§ Document text:
Archived-At: <https://mailarchive.ietf.org/arch/msg/i18ndir/JREW5aym-gbo9UBLy9riVCYU9-A>
Subject: Re: [I18ndir] [art] Fwd: New Version Notification for draft-bray-unichars-04.txt
X-BeenThere: i18ndir@ietf.org
X-Mailman-Version: 2.1.39
Precedence: list
List-Id: Internationalization Directorate <i18ndir.ietf.org>
List-Unsubscribe: <https://www.ietf.org/mailman/options/i18ndir>, <mailto:i18ndir-request@ietf.org?subject=unsubscribe>
List-Archive: <https://mailarchive.ietf.org/arch/browse/i18ndir/>
List-Post: <mailto:i18ndir@ietf.org>
List-Help: <mailto:i18ndir-request@ietf.org?subject=help>
List-Subscribe: <https://www.ietf.org/mailman/listinfo/i18ndir>, <mailto:i18ndir-request@ietf.org?subject=subscribe>
X-List-Received-Date: Mon, 18 Sep 2023 17:51:23 -0000

On Mon, Sep 18, 2023 at 7:05 AM Manger, James <James.H.Manger=
40team.telstra.com@dmarc.ietf.org> wrote:

> Defining unicode-scalar-values, xml-chars, and useful-assignables are 3
> helpful “subsets of Unicode characters” that can be used in protocols and
> data formats.
>
> Defining unicode-code-points as though it is similar is a category error,
> however.
>
>
>
> Section 3.1 and 3.2 deliberately make %x0-10FFFF and %x0-D7FF /
> %xE000-10FFFF looks like similar repertoires, which is too misleading.

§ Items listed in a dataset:
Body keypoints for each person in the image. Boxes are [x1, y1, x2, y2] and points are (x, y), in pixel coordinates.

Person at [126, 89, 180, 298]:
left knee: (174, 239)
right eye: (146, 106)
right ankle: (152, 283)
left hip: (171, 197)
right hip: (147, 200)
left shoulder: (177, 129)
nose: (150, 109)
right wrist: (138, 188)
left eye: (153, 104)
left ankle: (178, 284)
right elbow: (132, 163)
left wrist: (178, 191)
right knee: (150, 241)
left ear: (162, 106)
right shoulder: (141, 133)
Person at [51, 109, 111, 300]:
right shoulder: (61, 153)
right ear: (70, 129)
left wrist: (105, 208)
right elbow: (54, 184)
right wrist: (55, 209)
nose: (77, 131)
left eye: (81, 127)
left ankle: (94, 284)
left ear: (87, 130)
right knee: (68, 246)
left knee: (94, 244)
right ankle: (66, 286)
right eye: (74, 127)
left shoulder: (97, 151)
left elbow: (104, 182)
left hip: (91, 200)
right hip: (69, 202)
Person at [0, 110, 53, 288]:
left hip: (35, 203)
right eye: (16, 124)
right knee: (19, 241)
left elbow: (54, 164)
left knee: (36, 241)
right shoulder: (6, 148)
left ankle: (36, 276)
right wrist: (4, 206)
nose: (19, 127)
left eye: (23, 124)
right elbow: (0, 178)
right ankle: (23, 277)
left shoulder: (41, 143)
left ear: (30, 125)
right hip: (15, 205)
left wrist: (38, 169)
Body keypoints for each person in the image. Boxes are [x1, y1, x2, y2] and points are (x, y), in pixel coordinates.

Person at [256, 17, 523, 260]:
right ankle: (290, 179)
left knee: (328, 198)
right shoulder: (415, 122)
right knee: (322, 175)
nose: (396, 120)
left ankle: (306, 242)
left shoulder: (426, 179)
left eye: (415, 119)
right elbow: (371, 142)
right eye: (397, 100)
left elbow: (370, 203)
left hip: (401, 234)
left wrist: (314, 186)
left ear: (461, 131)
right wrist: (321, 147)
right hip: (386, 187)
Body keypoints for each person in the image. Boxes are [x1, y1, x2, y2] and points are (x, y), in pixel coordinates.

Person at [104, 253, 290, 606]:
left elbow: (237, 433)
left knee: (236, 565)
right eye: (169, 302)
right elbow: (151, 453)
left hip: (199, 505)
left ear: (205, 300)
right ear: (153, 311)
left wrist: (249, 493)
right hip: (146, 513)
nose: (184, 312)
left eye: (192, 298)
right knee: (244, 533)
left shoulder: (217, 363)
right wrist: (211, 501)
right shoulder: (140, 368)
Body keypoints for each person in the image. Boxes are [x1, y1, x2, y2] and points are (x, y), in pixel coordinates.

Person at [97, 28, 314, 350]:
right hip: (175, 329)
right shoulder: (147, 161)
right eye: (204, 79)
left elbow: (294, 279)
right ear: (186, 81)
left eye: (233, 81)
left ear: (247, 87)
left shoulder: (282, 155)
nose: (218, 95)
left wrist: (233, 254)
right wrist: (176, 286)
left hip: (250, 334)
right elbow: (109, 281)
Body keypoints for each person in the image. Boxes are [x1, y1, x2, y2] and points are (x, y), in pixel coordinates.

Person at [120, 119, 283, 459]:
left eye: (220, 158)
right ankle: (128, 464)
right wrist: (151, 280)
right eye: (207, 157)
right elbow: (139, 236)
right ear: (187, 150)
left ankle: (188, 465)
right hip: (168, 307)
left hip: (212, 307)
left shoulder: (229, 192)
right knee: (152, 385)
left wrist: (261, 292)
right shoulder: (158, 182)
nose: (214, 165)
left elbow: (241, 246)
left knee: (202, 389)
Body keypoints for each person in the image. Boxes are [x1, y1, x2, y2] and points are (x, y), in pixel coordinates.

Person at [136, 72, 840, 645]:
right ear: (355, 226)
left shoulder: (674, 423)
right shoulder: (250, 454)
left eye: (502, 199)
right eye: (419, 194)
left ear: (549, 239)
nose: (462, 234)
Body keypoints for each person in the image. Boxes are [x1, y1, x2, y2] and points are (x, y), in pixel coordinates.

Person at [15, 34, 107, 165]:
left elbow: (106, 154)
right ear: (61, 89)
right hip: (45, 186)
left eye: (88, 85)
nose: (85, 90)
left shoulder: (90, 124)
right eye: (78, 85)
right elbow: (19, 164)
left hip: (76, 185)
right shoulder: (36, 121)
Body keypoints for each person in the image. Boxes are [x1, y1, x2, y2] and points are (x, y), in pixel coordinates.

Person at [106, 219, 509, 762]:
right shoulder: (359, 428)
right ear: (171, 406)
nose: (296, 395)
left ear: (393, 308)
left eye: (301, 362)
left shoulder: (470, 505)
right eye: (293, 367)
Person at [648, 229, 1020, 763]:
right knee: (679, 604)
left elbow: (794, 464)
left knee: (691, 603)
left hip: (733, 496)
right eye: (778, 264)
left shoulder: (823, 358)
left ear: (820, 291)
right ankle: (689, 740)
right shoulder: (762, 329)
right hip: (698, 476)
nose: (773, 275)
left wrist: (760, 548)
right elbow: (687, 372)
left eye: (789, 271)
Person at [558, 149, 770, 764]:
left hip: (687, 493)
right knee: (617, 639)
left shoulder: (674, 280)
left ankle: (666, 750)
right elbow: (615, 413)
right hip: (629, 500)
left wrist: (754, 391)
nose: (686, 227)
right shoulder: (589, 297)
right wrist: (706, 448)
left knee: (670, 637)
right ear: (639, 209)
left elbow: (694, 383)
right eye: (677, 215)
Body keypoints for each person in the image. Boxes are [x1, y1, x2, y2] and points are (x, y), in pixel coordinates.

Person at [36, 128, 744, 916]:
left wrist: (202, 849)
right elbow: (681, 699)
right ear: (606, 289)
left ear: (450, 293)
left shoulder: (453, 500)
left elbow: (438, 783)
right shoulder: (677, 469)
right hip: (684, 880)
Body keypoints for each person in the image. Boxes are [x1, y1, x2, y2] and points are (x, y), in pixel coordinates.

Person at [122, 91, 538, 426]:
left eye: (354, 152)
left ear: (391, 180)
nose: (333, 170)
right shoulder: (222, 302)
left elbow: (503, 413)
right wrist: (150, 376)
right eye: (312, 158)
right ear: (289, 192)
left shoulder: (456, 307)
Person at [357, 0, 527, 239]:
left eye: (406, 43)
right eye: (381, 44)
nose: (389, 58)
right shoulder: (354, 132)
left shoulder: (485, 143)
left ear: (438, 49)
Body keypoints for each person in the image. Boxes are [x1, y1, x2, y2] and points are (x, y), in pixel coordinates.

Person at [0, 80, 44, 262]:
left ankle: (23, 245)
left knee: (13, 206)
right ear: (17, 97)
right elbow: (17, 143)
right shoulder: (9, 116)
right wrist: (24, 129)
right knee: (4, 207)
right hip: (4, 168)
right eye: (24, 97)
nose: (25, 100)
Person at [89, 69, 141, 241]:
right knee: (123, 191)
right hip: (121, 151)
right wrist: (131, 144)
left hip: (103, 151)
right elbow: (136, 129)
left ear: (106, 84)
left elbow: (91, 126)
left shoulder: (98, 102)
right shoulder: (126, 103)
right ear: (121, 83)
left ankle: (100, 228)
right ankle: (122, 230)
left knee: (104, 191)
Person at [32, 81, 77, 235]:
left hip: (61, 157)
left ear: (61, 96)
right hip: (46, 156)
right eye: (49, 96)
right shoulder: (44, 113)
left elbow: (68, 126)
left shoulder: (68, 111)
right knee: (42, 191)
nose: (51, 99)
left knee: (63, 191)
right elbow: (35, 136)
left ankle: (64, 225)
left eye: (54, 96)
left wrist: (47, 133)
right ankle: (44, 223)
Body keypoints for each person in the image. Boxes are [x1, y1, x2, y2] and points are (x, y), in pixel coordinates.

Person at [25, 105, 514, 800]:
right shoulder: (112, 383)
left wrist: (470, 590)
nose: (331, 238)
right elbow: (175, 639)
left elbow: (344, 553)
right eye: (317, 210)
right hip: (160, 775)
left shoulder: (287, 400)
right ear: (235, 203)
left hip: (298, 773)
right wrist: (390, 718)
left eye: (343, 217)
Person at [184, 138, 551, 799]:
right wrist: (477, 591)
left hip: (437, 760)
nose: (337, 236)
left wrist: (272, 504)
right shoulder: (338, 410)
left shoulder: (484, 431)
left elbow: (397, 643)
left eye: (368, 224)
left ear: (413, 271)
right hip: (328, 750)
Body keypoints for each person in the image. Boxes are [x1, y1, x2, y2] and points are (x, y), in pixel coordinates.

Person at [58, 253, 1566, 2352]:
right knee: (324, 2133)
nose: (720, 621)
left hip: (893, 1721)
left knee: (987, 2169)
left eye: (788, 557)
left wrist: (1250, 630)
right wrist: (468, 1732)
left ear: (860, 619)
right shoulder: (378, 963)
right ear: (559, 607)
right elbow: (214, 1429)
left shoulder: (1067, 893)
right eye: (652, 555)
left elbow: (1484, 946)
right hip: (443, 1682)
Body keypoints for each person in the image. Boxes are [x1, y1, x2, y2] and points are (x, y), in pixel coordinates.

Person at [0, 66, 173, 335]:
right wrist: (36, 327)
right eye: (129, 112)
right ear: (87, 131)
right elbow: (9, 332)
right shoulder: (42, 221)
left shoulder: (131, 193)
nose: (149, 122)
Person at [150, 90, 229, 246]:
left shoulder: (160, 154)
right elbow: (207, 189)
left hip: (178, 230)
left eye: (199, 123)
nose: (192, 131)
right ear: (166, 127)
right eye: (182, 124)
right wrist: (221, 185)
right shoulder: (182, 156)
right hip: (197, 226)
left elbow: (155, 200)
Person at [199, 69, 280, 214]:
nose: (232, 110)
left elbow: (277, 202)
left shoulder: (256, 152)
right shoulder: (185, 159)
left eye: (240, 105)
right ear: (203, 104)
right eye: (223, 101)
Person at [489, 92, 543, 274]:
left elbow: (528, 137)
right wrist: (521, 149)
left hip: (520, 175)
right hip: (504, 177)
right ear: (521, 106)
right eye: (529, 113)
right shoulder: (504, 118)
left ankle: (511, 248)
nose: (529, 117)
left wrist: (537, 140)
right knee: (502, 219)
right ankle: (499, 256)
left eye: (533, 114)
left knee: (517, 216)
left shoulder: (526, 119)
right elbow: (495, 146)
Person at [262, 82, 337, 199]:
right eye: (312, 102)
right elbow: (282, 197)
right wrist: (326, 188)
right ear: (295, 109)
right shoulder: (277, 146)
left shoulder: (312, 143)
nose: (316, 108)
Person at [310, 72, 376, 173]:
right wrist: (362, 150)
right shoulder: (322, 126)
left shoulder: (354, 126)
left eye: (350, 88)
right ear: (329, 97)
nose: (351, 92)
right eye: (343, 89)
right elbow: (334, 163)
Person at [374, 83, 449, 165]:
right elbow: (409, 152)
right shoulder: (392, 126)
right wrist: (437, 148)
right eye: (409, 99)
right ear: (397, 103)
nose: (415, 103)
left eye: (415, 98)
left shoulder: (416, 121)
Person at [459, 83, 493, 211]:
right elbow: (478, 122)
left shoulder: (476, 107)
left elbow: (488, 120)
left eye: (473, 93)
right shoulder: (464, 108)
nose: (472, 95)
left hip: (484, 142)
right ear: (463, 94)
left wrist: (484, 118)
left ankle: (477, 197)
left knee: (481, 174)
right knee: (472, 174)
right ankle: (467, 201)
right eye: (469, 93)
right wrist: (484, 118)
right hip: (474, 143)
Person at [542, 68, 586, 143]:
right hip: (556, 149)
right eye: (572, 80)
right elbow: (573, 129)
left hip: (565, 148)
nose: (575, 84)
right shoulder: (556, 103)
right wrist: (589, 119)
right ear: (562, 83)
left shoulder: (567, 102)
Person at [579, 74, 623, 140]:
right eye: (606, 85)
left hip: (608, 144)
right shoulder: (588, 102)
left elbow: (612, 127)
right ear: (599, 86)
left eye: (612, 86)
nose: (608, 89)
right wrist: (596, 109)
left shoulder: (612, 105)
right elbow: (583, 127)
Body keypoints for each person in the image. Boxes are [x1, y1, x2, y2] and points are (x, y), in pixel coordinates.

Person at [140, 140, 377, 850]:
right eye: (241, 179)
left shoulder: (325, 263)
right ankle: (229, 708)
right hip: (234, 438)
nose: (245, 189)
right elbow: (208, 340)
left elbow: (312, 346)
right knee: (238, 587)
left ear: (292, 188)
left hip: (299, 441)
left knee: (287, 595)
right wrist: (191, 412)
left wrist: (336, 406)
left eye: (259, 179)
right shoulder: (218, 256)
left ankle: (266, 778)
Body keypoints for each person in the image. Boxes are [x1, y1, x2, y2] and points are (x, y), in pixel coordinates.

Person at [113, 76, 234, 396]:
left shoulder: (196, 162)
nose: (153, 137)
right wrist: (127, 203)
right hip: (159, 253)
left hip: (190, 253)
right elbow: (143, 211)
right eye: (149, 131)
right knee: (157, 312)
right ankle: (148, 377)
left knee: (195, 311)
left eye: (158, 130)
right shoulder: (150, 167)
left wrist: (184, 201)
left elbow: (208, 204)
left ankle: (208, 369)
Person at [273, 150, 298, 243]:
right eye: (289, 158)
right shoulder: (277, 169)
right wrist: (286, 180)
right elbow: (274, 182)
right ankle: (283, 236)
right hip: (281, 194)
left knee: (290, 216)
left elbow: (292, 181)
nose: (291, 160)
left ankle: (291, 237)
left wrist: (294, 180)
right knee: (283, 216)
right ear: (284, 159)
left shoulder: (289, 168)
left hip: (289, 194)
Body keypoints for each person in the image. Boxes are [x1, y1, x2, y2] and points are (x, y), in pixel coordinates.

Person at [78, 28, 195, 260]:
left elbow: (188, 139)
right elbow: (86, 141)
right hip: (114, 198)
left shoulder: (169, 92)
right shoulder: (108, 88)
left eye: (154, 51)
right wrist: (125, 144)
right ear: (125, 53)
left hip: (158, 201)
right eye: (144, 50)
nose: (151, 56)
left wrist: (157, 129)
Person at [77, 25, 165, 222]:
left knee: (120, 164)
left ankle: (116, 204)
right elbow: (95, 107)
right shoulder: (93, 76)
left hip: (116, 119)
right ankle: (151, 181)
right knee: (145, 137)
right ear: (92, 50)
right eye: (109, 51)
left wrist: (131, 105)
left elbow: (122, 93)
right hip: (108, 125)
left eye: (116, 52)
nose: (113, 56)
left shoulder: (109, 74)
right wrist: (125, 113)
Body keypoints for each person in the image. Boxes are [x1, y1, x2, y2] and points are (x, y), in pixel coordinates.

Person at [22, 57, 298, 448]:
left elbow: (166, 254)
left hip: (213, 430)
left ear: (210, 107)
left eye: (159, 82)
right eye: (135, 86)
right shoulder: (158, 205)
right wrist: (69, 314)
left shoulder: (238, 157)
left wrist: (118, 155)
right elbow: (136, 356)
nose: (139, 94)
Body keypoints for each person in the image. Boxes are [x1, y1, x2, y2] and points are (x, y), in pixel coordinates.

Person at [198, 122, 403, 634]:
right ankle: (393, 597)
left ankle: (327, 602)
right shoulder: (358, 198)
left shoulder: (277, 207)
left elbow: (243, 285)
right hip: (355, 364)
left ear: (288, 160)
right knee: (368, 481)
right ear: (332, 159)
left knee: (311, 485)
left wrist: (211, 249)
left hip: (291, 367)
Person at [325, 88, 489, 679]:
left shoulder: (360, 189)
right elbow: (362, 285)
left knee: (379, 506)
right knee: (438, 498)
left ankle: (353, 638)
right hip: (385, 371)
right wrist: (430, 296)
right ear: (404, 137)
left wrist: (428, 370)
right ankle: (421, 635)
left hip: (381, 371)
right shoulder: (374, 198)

§ Instructions to follow: Reproduce word for word the stretch of the mailing-list message from "On Mon, Sep" through "is too misleading.".

§ Answer to the exercise:
On Mon, Sep 18, 2023 at 7:05 AM Manger, James <James.H.Manger=
40team.telstra.com@dmarc.ietf.org> wrote:

> Defining unicode-scalar-values, xml-chars, and useful-assignables are 3
> helpful “subsets of Unicode characters” that can be used in protocols and
> data formats.
>
> Defining unicode-code-points as though it is similar is a category error,
> however.
>
>
>
> Section 3.1 and 3.2 deliberately make %x0-10FFFF and %x0-D7FF /
> %xE000-10FFFF looks like similar repertoires, which is too misleading.